FASB to Clarify Troubled Debt Restructurings Guidance
Guidance for troubled debt restructurings under the Financial Accounting Standards Board’s (“FASB”) credit losses standard will soon receive an update. The FASB intends to clarify the recognition and measurement of troubled debt restructurings by allowing banking institutions that calculate allowances for credit losses on modified loans to select a prepayment-adjusted effective interest rate when implementing Accounting Standards Update (“ASU”) No. 2016-13, Financial Instruments — Credit Losses (Topic 326): Measurement of Credit Losses on Financial Instruments.
The clarified guidance would allow banks that calculate allowances for their credit losses on troubled debt restructurings to select a prepayment-adjusted effective interest rate when adopting the FASB’s credit loss standard. It is expected to prevent banks from reviewing when a loan modification occurred, and calculate their earlier prepayment expectations to decide the effective interest rate to be used.
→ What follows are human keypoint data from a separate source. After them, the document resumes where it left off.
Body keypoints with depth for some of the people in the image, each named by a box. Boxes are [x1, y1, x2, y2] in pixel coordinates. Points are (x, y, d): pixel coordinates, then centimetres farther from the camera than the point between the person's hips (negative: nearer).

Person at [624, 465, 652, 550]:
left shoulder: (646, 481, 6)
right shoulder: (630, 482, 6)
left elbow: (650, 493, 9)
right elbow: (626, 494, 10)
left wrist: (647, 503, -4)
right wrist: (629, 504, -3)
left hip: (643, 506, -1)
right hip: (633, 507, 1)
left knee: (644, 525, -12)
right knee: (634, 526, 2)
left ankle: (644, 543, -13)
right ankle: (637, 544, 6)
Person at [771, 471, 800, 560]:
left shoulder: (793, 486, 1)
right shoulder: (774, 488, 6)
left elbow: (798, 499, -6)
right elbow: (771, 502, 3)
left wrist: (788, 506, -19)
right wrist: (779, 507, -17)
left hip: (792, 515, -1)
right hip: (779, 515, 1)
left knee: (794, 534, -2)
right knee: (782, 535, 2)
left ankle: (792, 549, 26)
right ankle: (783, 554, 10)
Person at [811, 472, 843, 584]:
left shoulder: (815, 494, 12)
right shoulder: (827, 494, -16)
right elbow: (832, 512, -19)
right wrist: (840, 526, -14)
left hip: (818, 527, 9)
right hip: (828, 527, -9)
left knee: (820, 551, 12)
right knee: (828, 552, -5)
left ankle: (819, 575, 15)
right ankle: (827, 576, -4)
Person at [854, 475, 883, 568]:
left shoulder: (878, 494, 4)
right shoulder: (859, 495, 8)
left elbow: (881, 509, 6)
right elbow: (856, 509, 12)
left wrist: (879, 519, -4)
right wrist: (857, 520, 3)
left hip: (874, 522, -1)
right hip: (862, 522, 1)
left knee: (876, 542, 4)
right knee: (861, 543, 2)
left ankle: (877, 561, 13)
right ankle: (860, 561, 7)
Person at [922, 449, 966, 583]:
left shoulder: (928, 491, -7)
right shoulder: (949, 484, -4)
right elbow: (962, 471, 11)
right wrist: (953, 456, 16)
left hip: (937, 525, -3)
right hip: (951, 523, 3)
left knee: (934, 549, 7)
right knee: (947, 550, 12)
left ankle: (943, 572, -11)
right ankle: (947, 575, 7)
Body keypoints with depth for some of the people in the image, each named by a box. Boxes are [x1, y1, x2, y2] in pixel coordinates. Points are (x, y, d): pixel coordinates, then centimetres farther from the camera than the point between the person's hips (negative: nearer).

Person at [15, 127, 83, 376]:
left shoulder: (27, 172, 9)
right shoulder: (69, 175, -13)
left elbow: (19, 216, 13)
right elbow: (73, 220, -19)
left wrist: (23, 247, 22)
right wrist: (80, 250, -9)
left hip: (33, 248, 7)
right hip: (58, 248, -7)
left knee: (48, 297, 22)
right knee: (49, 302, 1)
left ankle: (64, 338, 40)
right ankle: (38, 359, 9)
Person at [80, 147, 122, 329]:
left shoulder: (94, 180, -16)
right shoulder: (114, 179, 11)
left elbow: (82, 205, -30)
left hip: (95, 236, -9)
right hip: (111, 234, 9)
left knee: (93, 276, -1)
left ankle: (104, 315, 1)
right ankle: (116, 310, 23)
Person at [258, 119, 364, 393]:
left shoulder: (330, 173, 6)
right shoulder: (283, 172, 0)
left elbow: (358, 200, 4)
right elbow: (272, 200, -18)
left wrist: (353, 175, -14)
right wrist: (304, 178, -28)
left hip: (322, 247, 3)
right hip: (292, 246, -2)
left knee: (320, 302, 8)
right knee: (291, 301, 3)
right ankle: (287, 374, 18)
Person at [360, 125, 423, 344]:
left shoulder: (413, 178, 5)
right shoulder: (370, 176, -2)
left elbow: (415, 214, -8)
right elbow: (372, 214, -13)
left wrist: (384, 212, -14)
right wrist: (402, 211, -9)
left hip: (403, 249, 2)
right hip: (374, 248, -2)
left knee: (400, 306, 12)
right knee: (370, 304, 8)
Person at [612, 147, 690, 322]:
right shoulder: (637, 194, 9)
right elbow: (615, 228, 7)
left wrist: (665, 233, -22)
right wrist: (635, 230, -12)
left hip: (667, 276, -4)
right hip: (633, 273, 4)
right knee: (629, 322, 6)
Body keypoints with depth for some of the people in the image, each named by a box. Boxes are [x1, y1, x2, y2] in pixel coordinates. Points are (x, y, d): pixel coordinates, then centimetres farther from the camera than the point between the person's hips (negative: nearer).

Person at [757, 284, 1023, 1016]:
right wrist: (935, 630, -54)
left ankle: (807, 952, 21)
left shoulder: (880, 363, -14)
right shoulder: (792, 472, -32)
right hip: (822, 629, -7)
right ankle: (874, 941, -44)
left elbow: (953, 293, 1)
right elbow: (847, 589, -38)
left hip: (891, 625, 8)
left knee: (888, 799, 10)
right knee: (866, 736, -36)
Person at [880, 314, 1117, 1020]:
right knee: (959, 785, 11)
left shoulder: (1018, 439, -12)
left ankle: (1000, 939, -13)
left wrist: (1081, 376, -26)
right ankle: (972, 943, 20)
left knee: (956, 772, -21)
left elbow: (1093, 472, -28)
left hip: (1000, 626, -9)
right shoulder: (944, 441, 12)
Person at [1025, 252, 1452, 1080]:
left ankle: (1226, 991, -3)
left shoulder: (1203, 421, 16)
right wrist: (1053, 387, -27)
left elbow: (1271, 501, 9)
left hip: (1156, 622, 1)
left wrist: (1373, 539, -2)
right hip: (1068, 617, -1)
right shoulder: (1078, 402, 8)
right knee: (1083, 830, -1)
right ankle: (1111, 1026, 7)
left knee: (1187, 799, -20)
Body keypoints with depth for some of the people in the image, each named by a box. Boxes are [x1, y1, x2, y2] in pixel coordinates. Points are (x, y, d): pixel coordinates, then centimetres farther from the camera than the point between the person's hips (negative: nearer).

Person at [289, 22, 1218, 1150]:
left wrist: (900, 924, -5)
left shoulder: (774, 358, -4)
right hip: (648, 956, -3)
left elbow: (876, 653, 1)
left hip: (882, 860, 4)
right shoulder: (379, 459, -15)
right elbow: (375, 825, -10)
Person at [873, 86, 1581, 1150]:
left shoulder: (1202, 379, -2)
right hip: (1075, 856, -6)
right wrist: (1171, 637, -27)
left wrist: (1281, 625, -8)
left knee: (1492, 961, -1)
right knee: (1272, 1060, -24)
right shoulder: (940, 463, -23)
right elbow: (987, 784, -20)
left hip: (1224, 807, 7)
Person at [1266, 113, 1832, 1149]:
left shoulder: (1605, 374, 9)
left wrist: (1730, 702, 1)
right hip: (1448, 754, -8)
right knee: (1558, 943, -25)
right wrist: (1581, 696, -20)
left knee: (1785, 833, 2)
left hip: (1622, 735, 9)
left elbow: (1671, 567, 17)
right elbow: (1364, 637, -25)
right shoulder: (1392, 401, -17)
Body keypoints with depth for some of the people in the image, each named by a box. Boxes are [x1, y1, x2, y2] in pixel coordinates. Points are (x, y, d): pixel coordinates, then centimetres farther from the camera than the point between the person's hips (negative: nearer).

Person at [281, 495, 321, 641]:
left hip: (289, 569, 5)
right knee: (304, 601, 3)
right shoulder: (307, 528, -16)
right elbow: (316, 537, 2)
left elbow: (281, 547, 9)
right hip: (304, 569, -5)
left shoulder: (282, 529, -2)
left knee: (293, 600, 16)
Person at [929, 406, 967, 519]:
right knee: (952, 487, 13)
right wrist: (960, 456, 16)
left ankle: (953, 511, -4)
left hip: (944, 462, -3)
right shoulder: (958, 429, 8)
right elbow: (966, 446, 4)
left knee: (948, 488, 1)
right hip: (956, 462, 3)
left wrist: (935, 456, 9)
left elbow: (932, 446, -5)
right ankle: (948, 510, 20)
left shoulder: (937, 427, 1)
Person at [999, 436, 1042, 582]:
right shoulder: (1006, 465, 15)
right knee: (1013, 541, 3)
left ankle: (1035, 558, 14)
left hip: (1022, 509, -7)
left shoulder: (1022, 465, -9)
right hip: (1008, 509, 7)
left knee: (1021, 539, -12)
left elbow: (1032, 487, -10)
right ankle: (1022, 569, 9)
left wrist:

Banks accumulating losses on restructurings measured via a discounted cash flow method would be impacted by the guidance updated. The FASB added that it believes only a few loans will be affected. The reasoning is due to FASB research indicating one percent of loans at the nation’s ten biggest banks are restructurings. Also, restructurings calculated using the discounted cash flow method will further reduce the number of impacted loans. However, troubled debt restructurings may rise if the economy tanks and bank customers are unable to pay their loans.
Instead of issuing a formal update to ASU No. 2016-13, the FASB will revise the meeting minutes of its advisory group that assists companies in adopting the credit loss standard.